ACP, EU make joint call to postpone deadline for trade deal
BRIDGETOWN, Barbados – Strong support for extension of the negotiating deadline for a series of Economic Partnership Agreements (EPA) between Europe and 79 African, Caribbean and Pacific states has come from the Joint Assembly of the European Union and the ACP countries.
The specific calls and proposed actions by the Joint Parliamentary Assembly (JPA) was scheduled to be released late yesterday ahead of the closing session of the four-day event in the Rwandan capital of Kigali that started on November 19.
Armed with the text of what they have presented as the “JPA Kigali Declaration” – a copy of which was obtained yesterday by the Observer – some of the delegates plan to utilise it in lobbying efforts at the Commonwealth Summit that gets under way in Kampala, Uganda today.
The Kigali Declaration has coincided with stirring pleas by some leading regional thinkers and representatives of business and civil society organisations, for both a postponement of the December 31, 2007 deadline to complete negotiations for six EPAs, as well as for public disclosure of the draft EPA for the Carribbean.
According to the text of the Declaration, the ACP and EU parliamentary representatives want the European Commission – the executive arm of the EU – to cease pressurising the ACP bloc of states to sign on to the trade access provisions of the EPAs.
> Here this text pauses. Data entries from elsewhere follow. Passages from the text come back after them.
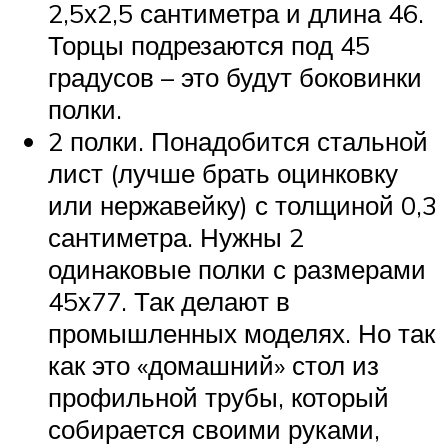
2,5х2,5 сантиметра и длина 46.
Торцы подрезаются под 45
градусов – это будут боковинки
полки.
2 полки. Понадобится стальной
лист (лучше брать оцинковку
или нержавейку) с толщиной 0,3
сантиметра. Нужны 2
одинаковые полки с размерами
45х77. Так делают в
промышленных моделях. Но так
как это «домашний» стол из
профильной трубы, который
собирается своими руками,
This, as efforts continue to resolve outstanding issues on the development aspect of the partnership accords that will eventually replace the existing Cotonou Convention signed in June 2000.
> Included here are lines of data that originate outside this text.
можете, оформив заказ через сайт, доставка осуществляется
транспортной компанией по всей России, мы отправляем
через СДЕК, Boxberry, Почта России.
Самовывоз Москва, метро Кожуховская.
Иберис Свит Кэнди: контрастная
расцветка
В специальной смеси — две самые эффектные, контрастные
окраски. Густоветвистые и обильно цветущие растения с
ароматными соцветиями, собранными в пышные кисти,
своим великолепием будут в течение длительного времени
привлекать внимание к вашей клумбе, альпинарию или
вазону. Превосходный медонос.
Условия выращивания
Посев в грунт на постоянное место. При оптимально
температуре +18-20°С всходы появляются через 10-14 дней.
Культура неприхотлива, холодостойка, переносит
The assembly of parliamentarians noted with “concern that the European Commission has stated that, if agreements are not in place, (by the given year-end deadline), tariffs will be imposed on many exports from non-Least Developed Countries (LDCs) of the ACP states, starting January 31, 2008…”.
Such a development, the parliamentarians said, would “threaten the welfare and livelihoods of millions of workers in ACP states”, and urged the EC to adopt a two-step approach in order to avoid trade disruption for some countries while continuing negotiations beyond this year-end for “comprehensive development-friendly EPAs…”.
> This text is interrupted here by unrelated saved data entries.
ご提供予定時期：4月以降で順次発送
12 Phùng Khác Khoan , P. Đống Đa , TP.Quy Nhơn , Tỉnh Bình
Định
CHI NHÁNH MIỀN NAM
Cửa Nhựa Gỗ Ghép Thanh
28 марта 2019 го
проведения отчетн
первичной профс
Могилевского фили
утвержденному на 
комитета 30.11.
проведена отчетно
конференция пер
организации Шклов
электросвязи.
In articulating an “overall approach” to achieve a satisfactory resolution to prevailing fundamental differences on both trade and development aspects of the EPAs, the Kigali Declaration stressed that “all agreements reached, whether interim arrangements or full EPAs, must ensure that no country is left worse off after the expiry of the negotiated deadline…”.
Special mechanisms are to be established to ensure, as they promised, “accountability and reporting of the EPAs’ contribution to equitable and sustainable development”.